第1話 「お前、今日から俺の世話係な」
この学園で、平民は“存在しないもの”として扱われる。
大貴族の子弟だけが通う、王立魔導学園。
リオは、孤児院の推薦で唯一入学を許された“特例中の特例”だった。
存在を消すように生きてきた。
誰にも逆らわず、目立たず、ただ静かに魔導書を読み漁る日々。
だけど――
「お前、今日から俺の世話係な」
「……え?」
その一言が、すべてを変えた。
声の主は、ユリウス・ファルクレイン。
魔導師ランクA、文武両道、貴族中の貴族。
生徒会長であり、“王族の次に偉い”とも囁かれる人物。
その彼が、学園の食堂で倒れかけたリオを軽々と抱き上げ、
そのまま個室へと連れ去ったのだ。
「お前、ろくな飯も食ってねえな」
「……その通りですが、だからってなんでベッドに運ばれるんですか……!?」
「顔色悪い。
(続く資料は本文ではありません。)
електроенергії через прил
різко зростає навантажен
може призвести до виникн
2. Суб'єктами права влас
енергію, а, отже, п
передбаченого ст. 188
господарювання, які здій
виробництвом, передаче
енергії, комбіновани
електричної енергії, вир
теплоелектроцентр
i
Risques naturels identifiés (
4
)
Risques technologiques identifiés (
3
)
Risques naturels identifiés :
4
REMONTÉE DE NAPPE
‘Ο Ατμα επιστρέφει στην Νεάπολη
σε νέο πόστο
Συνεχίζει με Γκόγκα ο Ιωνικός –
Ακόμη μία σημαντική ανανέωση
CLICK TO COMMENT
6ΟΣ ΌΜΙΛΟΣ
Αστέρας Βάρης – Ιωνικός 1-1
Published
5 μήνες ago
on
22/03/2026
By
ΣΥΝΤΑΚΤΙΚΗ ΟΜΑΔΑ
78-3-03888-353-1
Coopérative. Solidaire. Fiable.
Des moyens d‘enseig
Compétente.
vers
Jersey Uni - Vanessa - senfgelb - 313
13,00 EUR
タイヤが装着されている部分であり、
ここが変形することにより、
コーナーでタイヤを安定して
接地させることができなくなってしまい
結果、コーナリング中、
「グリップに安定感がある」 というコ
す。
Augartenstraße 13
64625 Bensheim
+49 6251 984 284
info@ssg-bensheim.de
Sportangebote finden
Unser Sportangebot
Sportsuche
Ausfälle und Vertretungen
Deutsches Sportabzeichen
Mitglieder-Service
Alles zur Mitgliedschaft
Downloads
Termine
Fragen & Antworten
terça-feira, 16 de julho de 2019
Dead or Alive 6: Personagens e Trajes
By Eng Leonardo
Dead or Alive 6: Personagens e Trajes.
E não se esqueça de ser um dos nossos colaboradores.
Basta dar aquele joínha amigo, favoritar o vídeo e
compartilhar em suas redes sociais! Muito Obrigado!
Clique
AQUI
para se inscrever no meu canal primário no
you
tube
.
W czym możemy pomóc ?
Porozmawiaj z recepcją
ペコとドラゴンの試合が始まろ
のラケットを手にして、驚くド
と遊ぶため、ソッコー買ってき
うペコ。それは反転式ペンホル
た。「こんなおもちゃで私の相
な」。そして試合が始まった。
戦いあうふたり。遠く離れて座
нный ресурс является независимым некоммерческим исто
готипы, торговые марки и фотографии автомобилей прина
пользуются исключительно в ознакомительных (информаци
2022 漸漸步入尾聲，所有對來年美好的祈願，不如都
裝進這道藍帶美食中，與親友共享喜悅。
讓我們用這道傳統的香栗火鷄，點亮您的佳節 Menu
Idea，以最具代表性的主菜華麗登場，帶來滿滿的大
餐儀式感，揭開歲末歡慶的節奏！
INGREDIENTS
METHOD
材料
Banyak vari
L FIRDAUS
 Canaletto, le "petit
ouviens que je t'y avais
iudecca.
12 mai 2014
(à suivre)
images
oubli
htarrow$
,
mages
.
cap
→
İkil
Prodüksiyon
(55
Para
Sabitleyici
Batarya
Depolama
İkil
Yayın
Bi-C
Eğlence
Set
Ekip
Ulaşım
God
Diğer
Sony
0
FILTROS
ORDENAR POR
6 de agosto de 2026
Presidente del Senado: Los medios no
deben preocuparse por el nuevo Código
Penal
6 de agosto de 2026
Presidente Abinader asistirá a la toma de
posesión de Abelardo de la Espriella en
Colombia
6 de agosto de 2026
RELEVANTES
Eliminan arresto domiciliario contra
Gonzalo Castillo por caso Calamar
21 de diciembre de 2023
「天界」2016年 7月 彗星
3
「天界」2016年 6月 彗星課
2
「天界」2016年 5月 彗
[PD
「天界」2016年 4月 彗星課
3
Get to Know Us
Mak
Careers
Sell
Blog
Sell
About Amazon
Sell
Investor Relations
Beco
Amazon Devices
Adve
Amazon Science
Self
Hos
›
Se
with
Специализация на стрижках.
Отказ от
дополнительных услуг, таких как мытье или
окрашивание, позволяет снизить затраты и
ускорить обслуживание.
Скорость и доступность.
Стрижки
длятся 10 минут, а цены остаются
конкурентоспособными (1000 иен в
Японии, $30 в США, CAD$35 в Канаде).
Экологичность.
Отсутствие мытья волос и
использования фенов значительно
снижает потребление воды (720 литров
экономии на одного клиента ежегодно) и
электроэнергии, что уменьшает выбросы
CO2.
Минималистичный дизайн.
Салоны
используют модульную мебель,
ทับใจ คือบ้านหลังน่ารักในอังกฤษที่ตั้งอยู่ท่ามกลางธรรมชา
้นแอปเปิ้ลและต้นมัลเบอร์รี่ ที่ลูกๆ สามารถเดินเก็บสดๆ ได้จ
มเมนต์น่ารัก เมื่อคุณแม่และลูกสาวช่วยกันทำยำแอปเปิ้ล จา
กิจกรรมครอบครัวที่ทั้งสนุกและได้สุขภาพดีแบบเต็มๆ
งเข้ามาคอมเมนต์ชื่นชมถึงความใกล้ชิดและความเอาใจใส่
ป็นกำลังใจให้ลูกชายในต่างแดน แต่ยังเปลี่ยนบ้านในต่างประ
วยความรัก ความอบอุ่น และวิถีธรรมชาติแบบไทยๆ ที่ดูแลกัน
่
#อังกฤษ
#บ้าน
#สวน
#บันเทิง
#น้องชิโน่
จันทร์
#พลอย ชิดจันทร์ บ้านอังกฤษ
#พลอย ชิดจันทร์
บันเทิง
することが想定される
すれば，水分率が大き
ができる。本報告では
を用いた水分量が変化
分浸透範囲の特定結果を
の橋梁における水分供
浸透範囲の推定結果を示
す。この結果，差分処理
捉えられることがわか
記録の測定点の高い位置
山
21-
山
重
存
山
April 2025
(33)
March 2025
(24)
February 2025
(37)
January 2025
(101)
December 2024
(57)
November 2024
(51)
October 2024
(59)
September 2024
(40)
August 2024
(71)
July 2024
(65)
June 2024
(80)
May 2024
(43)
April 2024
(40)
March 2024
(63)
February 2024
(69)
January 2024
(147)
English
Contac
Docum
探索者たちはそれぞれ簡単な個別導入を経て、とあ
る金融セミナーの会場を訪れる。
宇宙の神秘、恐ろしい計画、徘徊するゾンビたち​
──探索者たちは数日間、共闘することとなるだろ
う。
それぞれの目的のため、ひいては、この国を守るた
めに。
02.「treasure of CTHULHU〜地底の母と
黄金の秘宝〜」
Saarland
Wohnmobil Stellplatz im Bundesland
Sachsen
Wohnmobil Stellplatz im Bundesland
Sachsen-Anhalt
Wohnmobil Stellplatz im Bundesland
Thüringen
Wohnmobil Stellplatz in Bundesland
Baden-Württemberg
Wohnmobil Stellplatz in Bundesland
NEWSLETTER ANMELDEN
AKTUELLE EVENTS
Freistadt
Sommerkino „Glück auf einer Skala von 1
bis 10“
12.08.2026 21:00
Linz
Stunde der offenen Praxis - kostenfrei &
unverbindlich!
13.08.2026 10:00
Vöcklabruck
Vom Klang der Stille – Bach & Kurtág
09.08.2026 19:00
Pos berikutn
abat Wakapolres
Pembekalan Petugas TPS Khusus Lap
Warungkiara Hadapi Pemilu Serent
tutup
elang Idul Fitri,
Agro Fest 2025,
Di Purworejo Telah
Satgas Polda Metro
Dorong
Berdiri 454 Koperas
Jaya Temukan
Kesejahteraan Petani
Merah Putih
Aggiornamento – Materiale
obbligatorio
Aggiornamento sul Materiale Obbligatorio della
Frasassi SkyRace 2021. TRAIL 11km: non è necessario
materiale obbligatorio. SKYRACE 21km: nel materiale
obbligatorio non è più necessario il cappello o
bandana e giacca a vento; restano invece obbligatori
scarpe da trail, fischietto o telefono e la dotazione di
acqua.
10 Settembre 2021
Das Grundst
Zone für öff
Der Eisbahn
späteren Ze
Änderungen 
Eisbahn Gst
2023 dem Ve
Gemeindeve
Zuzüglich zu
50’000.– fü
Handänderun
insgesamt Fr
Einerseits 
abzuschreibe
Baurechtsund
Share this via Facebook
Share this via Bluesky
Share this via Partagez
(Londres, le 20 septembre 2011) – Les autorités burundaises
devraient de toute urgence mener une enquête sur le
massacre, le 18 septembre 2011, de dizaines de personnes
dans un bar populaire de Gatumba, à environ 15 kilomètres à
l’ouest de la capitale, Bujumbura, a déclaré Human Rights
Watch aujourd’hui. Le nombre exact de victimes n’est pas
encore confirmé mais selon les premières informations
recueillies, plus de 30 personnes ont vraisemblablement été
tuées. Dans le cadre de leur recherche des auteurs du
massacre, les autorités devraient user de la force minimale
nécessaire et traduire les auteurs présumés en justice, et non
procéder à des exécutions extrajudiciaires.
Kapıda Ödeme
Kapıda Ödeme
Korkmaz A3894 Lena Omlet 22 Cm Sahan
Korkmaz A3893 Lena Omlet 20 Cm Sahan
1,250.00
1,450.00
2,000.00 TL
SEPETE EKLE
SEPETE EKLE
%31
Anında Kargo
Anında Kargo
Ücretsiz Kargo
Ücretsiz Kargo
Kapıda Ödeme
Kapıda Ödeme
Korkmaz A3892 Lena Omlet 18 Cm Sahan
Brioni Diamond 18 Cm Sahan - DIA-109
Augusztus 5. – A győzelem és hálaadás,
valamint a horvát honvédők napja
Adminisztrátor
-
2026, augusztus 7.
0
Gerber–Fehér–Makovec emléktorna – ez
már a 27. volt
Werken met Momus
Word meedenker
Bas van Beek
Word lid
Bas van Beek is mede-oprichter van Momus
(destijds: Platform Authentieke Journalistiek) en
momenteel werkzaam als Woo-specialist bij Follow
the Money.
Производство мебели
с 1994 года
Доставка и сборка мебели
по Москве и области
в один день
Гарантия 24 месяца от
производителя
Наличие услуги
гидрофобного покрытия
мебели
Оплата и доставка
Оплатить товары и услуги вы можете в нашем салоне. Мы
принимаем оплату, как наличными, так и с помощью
体温低い。食事も管理できてない。
だったら、俺のとこで面倒見る。――それだけの話だ」
「……いや意味わかりません!」
リオは叫んだ。
だがその瞬間、ユリウスがふと真顔になった。
「嫌か?」
「…………」
ずるいと思った。
その声が、思ったよりもずっと低くて、
本気で“俺のことを心配してくれている”ように聞こえて。
「……嫌じゃないです」
そう答えてしまった自分に、翌日めちゃくちゃ後悔した。
* * *
「これからお前の部屋はこっち。俺の隣のスイート。
制服はオーダーメイド。魔導書は新品。
三食は俺と同じにして、食事は必ず完食」
「ユリウス様!? それ、完全にペットじゃないですか!!」
「……違う。“伴侶”だろ」
「はぁああああ!?!?」
耳まで真っ赤になるリオ。
でも――ユリウスは真顔だった。
「お前、気づいてないだろうけど。
お前の魔力量、平均の五倍。しかも“読解系魔法”の天賦持ち。
この学園でも、お前に敵う奴はそういない」
「……え?」
「だから俺が囲う。“誰にも渡さない”ようにな」
そう、彼は言った。
不器用で、不愛想で、でも言葉ひとつひとつに嘘のない――
そんな男が、リオの世界を塗り替えていく。
(俺、いま、とんでもない人に“拾われて”しまったのかもしれない)
静かな予感が、リオの胸の奥で、じんわりと熱を帯び始めていた。